The Federal Reserve has marked the end of interest rates

Photo: Reuters

The Fed has decided to keep interest rates unchanged during its two-day meeting and vowed that a future monetary policy change will be carried out patiently and in terms of how the economic conditions are developing, CNBC reported.

Bankers from the central bank voted unanimously to keep interest rates between 2.25% and 2.5%.

In a statement after its two-day meeting, the Federal Reserve said economic growth remains "solid" and expects growth to continue.

In the current statement of the Fed there is no phrase that has been constantly present in the past few years, namely "further gradual increase" of interest rates. Now this expression is replaced by "taking a more careful approach". This means that the Federal Reserve is ready or to increase or decrease interest rates according to the economic conditions, media media say.

Boosting its cautious tone, the Fed said it was ready to postpone or even cease to terminate the bond portfolio. This also marks a remarkable change. In December, the Federal Reserve said it was committed to reducing its portfolio at a steady pace.

From information on the Federal Reserve's website, it is clear that it is possible to consider the possible downgrade of the central bank's bond portfolio if the conditions so require.

"In the light of the global economic and financial perspective and weak inflationary pressures, the Fed will be patient in determining interest rates in the future," the statement said.

The move comes after a turbulent market reaction that began in early October. Then the Federal Reserve Governor Jerome Powell said the central bank was far from a neutral interest rate. It rocked Wall Street and sent the markets to a spiral that quickly led them to the sword territory.

The reaction of the investors was negative, when in December, the Fed signaled that there would be a double increase in interest rates in 2019. Markets only subsided when Fed officials, including Paul, said the central bank would be patient and flexible in its approach to raising interest rates.

The economic fundamentals of the US economy remain strong, the Federal Reserve announced in the so-called Beige Book, which was released earlier this month. Unemployment was only 3.9% in December, and wages increased by 3.2% in 2018. The growth in consumer prices remains weak. After the exclusion of the variable food and energy components, the core inflation, the Fed's preferred measure, in November increased only by 1.9% compared to the previous year. Core inflation excludes unstable food and fuel prices, as well as regulated prices such as electricity.

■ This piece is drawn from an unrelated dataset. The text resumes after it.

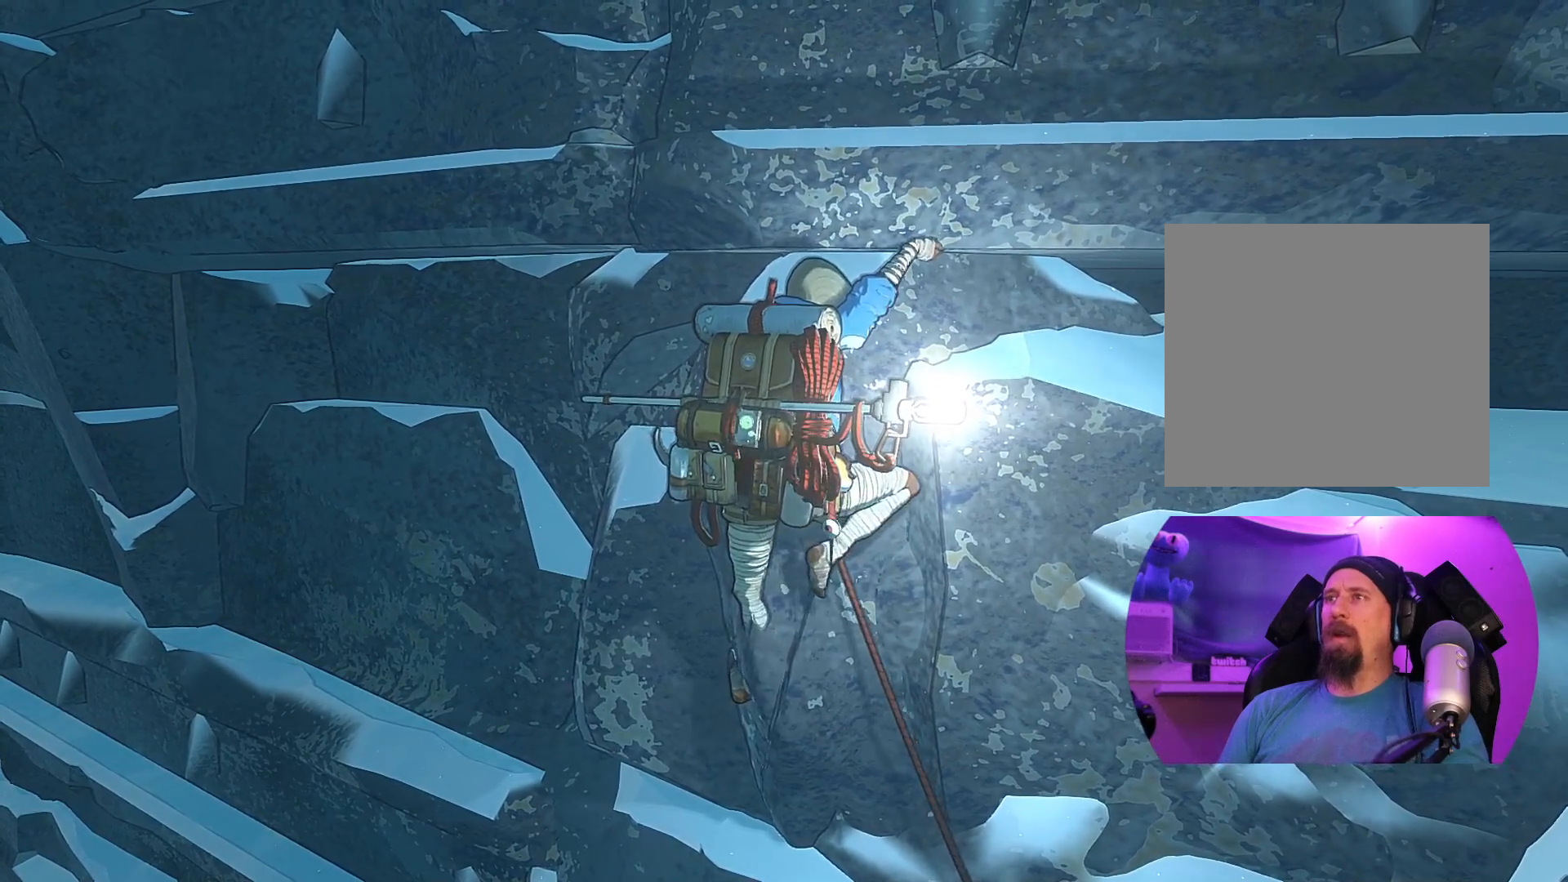
{"buttons": ["R1"], "left_stick": "center", "right_stick": "center", "events": [[117, "left_stick", "center"], [217, "R1", "down"]]}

Central bankers and market analysts expect growth to slow in 2019, but remain strong and continue to generate jobs and reduce the unemployment rate.

The Fed stashed projections of economic growth and inflation in the United States in 2018 and 2019 at a December meeting. Current expectations are for economic growth of 3% in this and 2.3% in 2019, with respectively 3.1 and 2.5% at the September meeting. The Federal Reserve predicts inflation in 2018 and 2019 will be 1.9%. For comparison, previous estimates showed 2.1 and 2% respectively for this year and the following year.

The central bank raised interest rates four times last year in conditions of sustained economic growth and unemployment, which reached its lowest level in half a century.